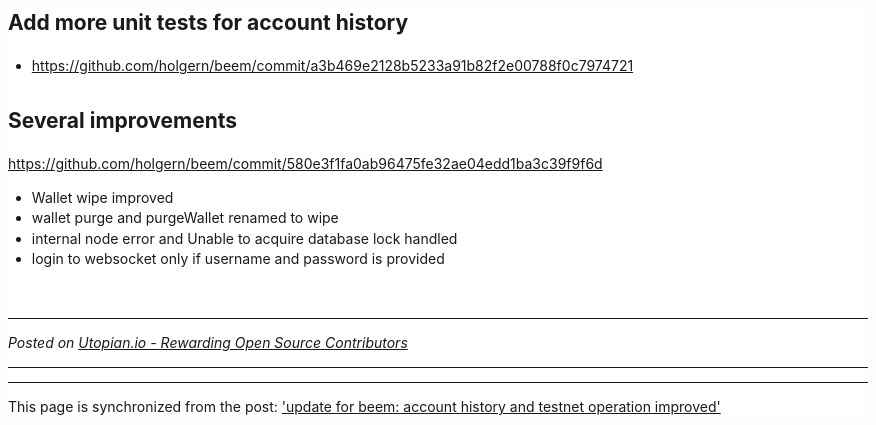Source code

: ## Add more unit tests for account history
* https://github.com/holgern/beem/commit/a3b469e2128b5233a91b82f2e00788f0c7974721

## Several improvements
 https://github.com/holgern/beem/commit/580e3f1fa0ab96475fe32ae04edd1ba3c39f9f6d
* Wallet wipe improved
* wallet purge and purgeWallet renamed to wipe
* internal node error and Unable to acquire database lock handled
* login to websocket only if username and password is provided

<br /><hr/><em>Posted on <a href="https://utopian.io/utopian-io/@holger80/update-for-beem-account-history-and-testnet-operation-improved">Utopian.io -  Rewarding Open Source Contributors</a></em><hr/>

- - -

This page is synchronized from the post: ['update for beem: account history and testnet operation improved'](https://steemit.com/@holger80/update-for-beem-account-history-and-testnet-operation-improved)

● WORK ITEM: Where an entry contains an image, leave the image out; otherwise retype everything exactly.

● RESULT OF THE TASK:
Source code

: ## Add more unit tests for account history
* https://github.com/holgern/beem/commit/a3b469e2128b5233a91b82f2e00788f0c7974721

## Several improvements
 https://github.com/holgern/beem/commit/580e3f1fa0ab96475fe32ae04edd1ba3c39f9f6d
* Wallet wipe improved
* wallet purge and purgeWallet renamed to wipe
* internal node error and Unable to acquire database lock handled
* login to websocket only if username and password is provided

<br /><hr/><em>Posted on <a href="https://utopian.io/utopian-io/@holger80/update-for-beem-account-history-and-testnet-operation-improved">Utopian.io -  Rewarding Open Source Contributors</a></em><hr/>

- - -

This page is synchronized from the post: ['update for beem: account history and testnet operation improved'](https://steemit.com/@holger80/update-for-beem-account-history-and-testnet-operation-improved)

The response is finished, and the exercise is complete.